Rassemblés en blouse blanche devant le Parlement européen à l'appel du collectif "Medics On The Move For What Matters", les médecins, infirmières, infirmiers et autres professionnels de santé ont demandé des actions concrètes pour faire respecter le droit humanitaire. L'initiative est soutenue par plus de 3.000 professionnels et des organisations comme Médecins du Monde et Médecins Sans Frontières.
Les participants ont observé deux minutes de silence à 13h30, en coordination avec d'autres professionnels de santé restés dans leurs établissements à travers l'Europe pour assurer la continuité des soins.
Les manifestants ont exhorté l'UE à garantir la libre circulation des patients, du matériel et du personnel médical, y compris dans les territoires assiégés. "Les Conventions de Genève ont été créées précisément pour cela. Il est grand temps qu'elles soient respectées et que la neutralité médicale soit rétablie", a insisté la professeure Erika Vlieghe de l'hôpital universitaire d'Anvers.
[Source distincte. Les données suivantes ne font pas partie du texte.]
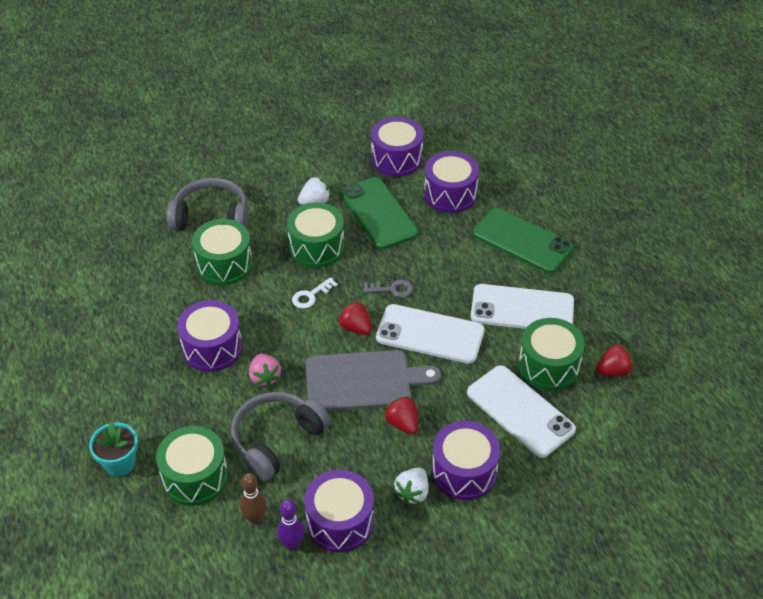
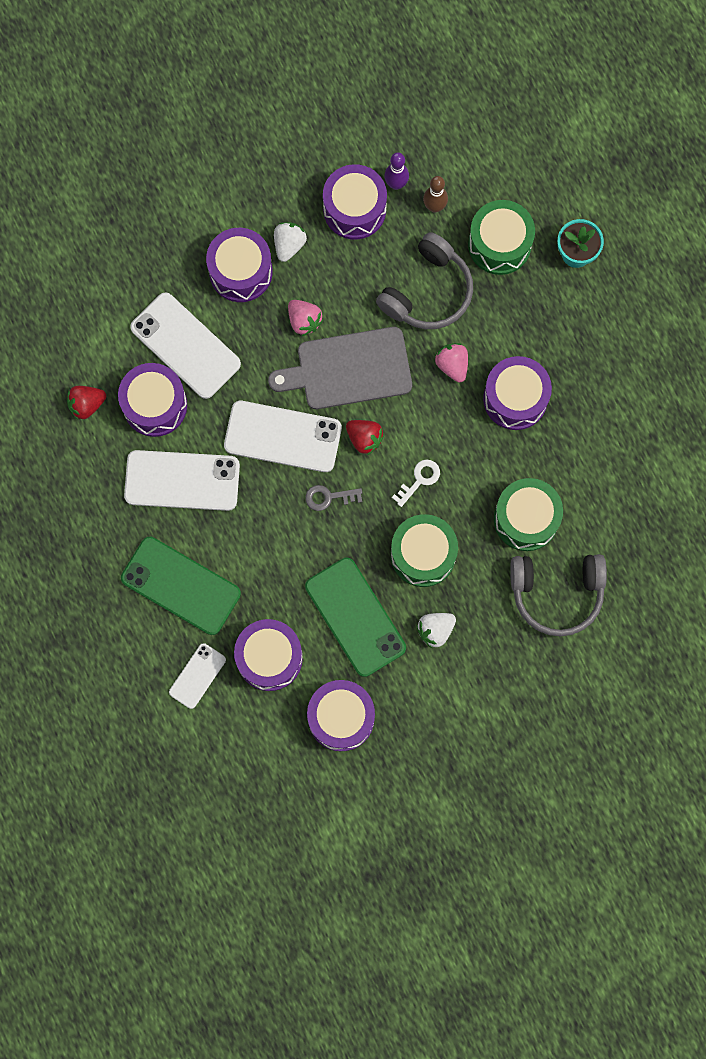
camera: 175 degrees right, 30 degrees up
(402, 424) = (304, 321): red strawberry -> pink strawberry
(508, 188) = (197, 676): none -> white phone
(548, 366) = (155, 405): green drum -> purple drum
Cette dernière a mis en garde contre le risque de voir les attaques contre les soignants devenir une "nouvelle norme". "Si nous continuons à accepter ce genre d'attaques et à les banaliser, cette nouvelle 'norme' pourrait rapidement s'imposer dans nos propres sociétés", a-t-elle averti.
Les organisateurs ont rappelé que de telles actions constituent des crimes de guerre. "Attaquer les hôpitaux, les ambulances et le personnel médical est un crime de guerre", a souligné Federico Dessi, directeur de Médecins du Monde Belgique, qualifiant la destruction de l'aide médicale de "violation du droit international humanitaire".